Gwen Garnier-Duguy publie ses pre­miers poèmes en 1995 dans la revue issue du sur­réa­lisme, Supérieur Inconnu, à laquelle il col­la­bore jusqu’en 2005.
En 2003, il par­ti­cipe au col­loque consa­cré au poète Patrice de La Tour du Pin au col­lège de France, y par­lant de la poé­tique de l’absence au cœur de La Quête de Joie.
Fasciné par la pein­ture de Roberto Mangú, il signe un roman sur son œuvre, “Nox”, aux édi­tions le Grand Souffle.

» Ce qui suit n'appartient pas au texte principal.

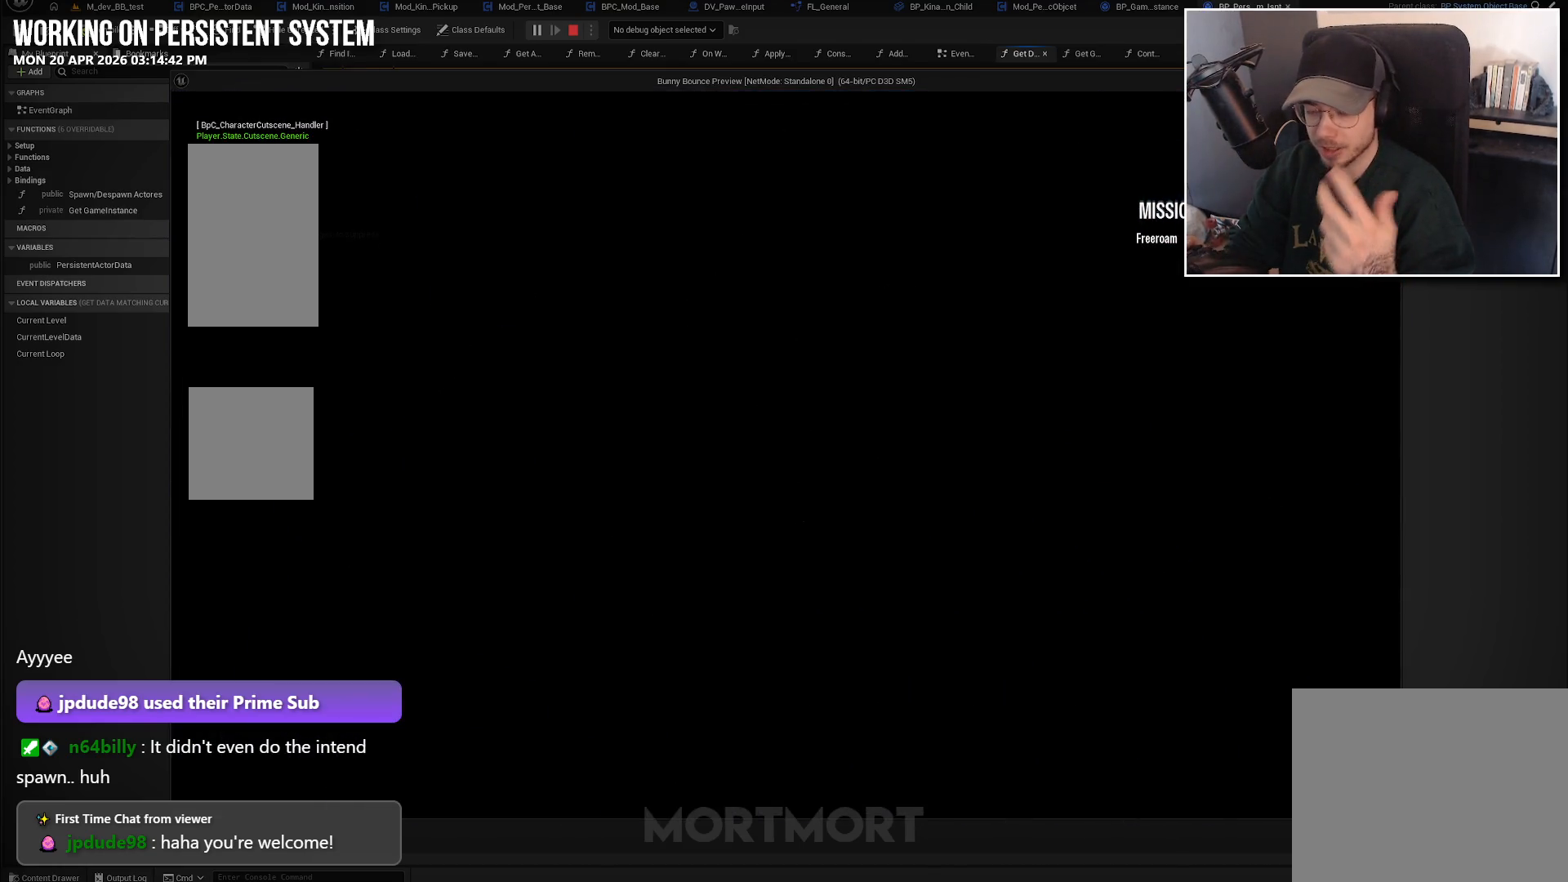
{"buttons": [], "left_stick": "center", "right_stick": "center", "events": []}
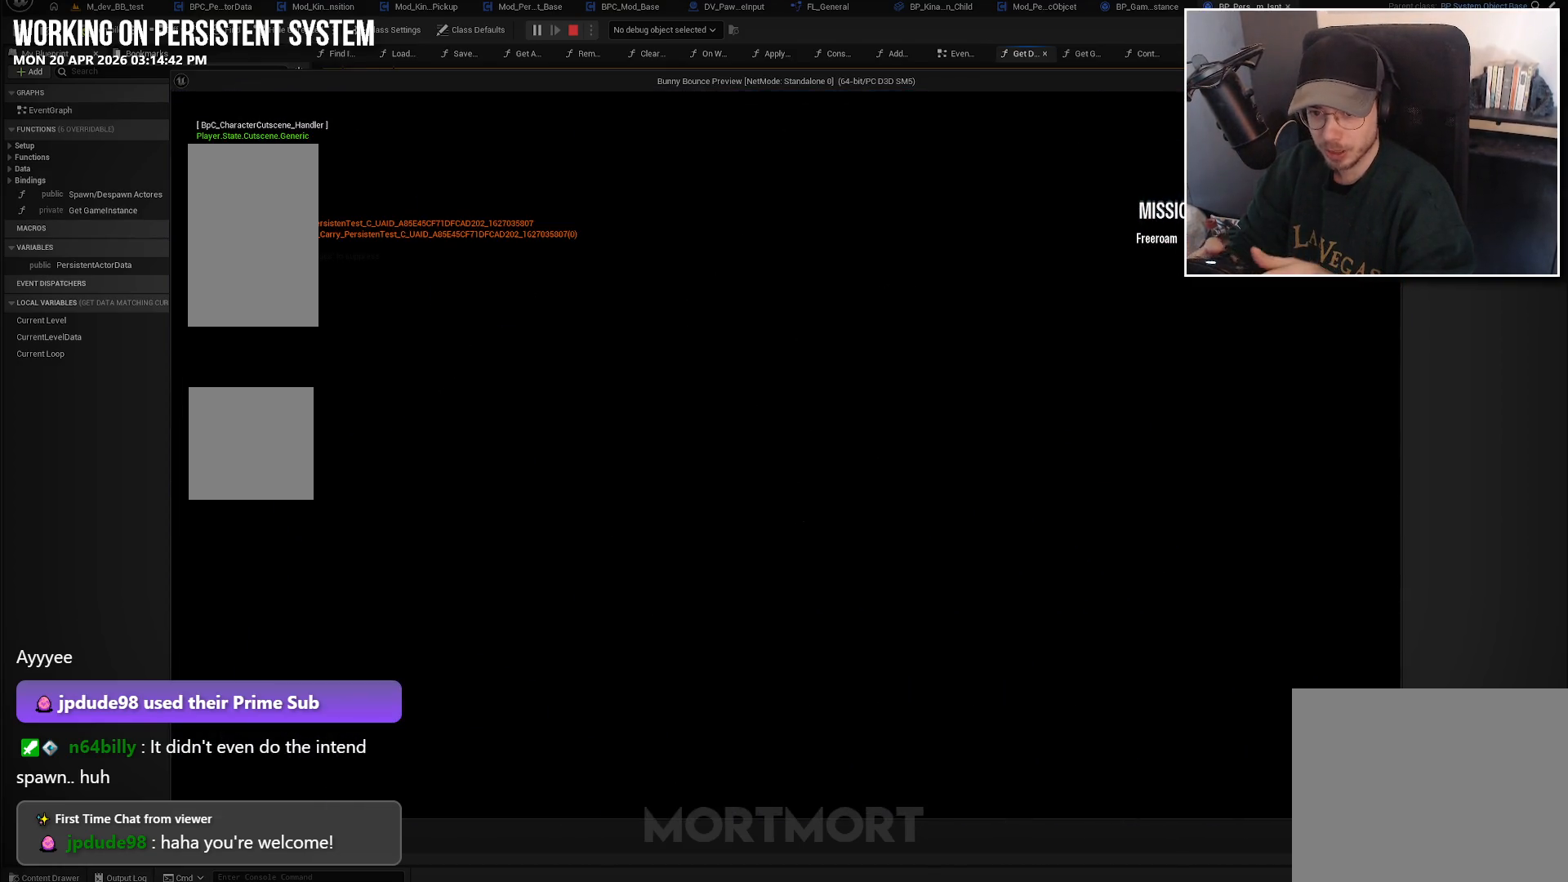
{"buttons": [], "left_stick": "center", "right_stick": "center", "events": []}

2011 : “Danse sur le ter­ri­toire, amorce de la parole”, édi­tions de l’Atlantique, pré­face de Michel Host, prix Goncourt 1986.
2014 : “Le Corps du Monde”, édi­tions Corlevour, pré­fa­cé par Pascal Boulanger.
2015 : “La nuit phoe­nix”, Recours au Poème édi­teurs, post­face de Jean Maison.
2018 : ” Alphabétique d’aujourd’hui” édi­tions L’Atelier du Grand Tétras, dans la Collection Glyphes, avec une cou­ver­ture de Roberto Mangù (64 pages, 12 euros).
En mai 2012, il fonde avec Matthieu Baumier le maga­zine en ligne Recours au poème, exclu­si­ve­ment consa­cré à la poé­sie.
Il signe la pré­face à La Pierre Amour de Xavier Bordes, édi­tions Gallimard, col­lec­tion Poésie/​Gallimard, 2015.